A speech by The Queen to Parliament in Düsseldorf, 2004

Published

I depart with renewed confidence in the deep friendship between our two countries.

Mr. Minister President, Mr. Speaker, Ladies and Gentlemen,

This is the last day of my visit to your country. On the first evening in Berlin I spoke of how in my lifetime I have seen the relationship between our two countries evolve from war to peace and from partnership to the enduring friendship of today.

Certainly we should not lose sight of the past, nor of the scale of human suffering on both sides during the Second World War. Nobody of my generation needs reminding of that. I know that many of you in Düsseldorf and elsewhere in Germany have had recent cause to remember. But we have travelled a very long way in the last sixty years and so much of what has been achieved has been done together.
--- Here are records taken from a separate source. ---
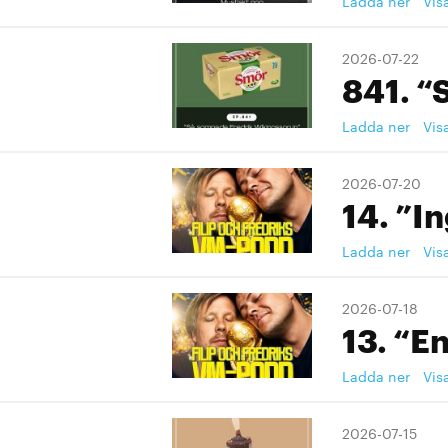
Ladda ner
Vis
2026-07-22
841. “
Ladda ner
Vis
2026-07-20
14. ”I
Ladda ner
Vis
2026-07-18
13. “En
Ladda ner
Vis
2026-07-15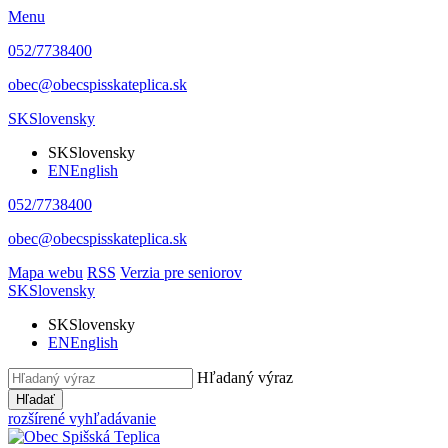
Menu
052/7738400
obec@obecspisskateplica.sk
SK
Slovensky
SK
Slovensky
EN
English
052/7738400
obec@obecspisskateplica.sk
Mapa webu
RSS
Verzia pre seniorov
SK
Slovensky
SK
Slovensky
EN
English
Hľadaný výraz
Hľadať
rozšírené vyhľadávanie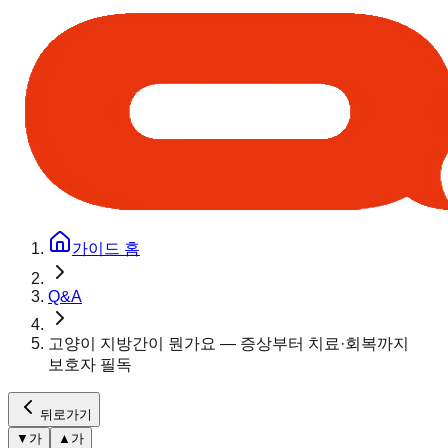
가이드 홈
Q&A
고양이 지방간이 뭔가요 — 증상부터 치료·회복까지
보호자 필독
뒤로가기
▼
가
▲
가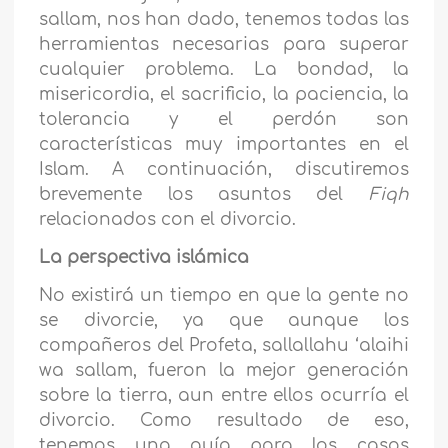
sallam, nos han dado, tenemos todas las
herramientas necesarias para superar
cualquier problema. La bondad, la
misericordia, el sacrificio, la paciencia, la
tolerancia y el perdón son
características muy importantes en el
Islam. A continuación, discutiremos
brevemente los asuntos del
Fiqh
relacionados con el divorcio.
La perspectiva islámica
No existirá un tiempo en que la gente no
se divorcie, ya que aunque los
compañeros del Profeta, sallallahu ‘alaihi
wa sallam, fueron la mejor generación
sobre la tierra, aun entre ellos ocurría el
divorcio. Como resultado de eso,
tenemos una guía para los casos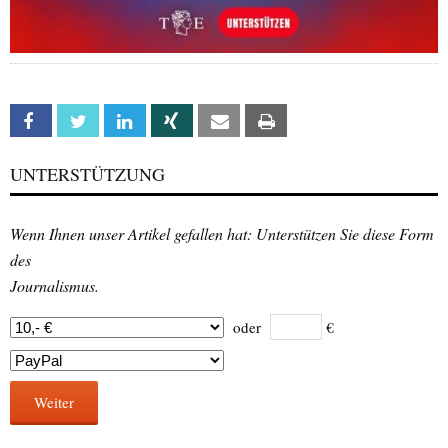
Facebook
Twitter
Linkedin
Xing
Email
Print
UNTERSTÜTZUNG
Wenn Ihnen unser Artikel gefallen hat: Unterstützen Sie diese Form
des
Journalismus.
oder
€
Weiter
When I first came to Düsseldorf in 1965 I was immediately struck by the warmth here for the United Kingdom and by the appreciation for how Britain had helped in the years immediately following the war. Britain established a framework of government and institutions which played an important part in re-establishing democracy. This included the state parliament, in which we find ourselves today, and the process which created the Land of North Rhine-Westphalia.

And Britain's relations with this part of Germany go back much further. I was fascinated to see in the lobby of this building a copy of the marriage document between Henry VIII and Anne of Cleves. Florence Nightingale studied here. British capital funded the coal mines which used deep-mining technology developed in Britain.

As has happened in Britain, many of those coal mines have closed as we have both adapted to globalisation, but the Rhine-Ruhr remains an economic powerhouse for Germany and Europe. I am pleased to note that some three hundred British firms have chosen this Federal State as the base for their German operations.

Equally, companies from this region have not been slow to set up shop in the United Kingdom. Some three thousand German firms have taken this step and this investment provides no fewer than three hundred and fifty thousand jobs in the United Kingdom.

Mr. Minister President, Mr. Speaker, mutual investment, scientific exchange and commercial cooperation is now so ingrained between NorthRhine-Westphalia and the United Kingdom that we must be careful not to take it for granted. This is the sure sign of the strength of our relationship.

I leave Germany this afternoon at the end of this visit with a real sense of opportunities ahead for those in both our countries who can grasp them. I depart with renewed confidence in the deep friendship between our two countries so crucial to us both in the twenty-first century ahead. I leave also grateful to you all for the warmth of the welcome I have been given everywhere.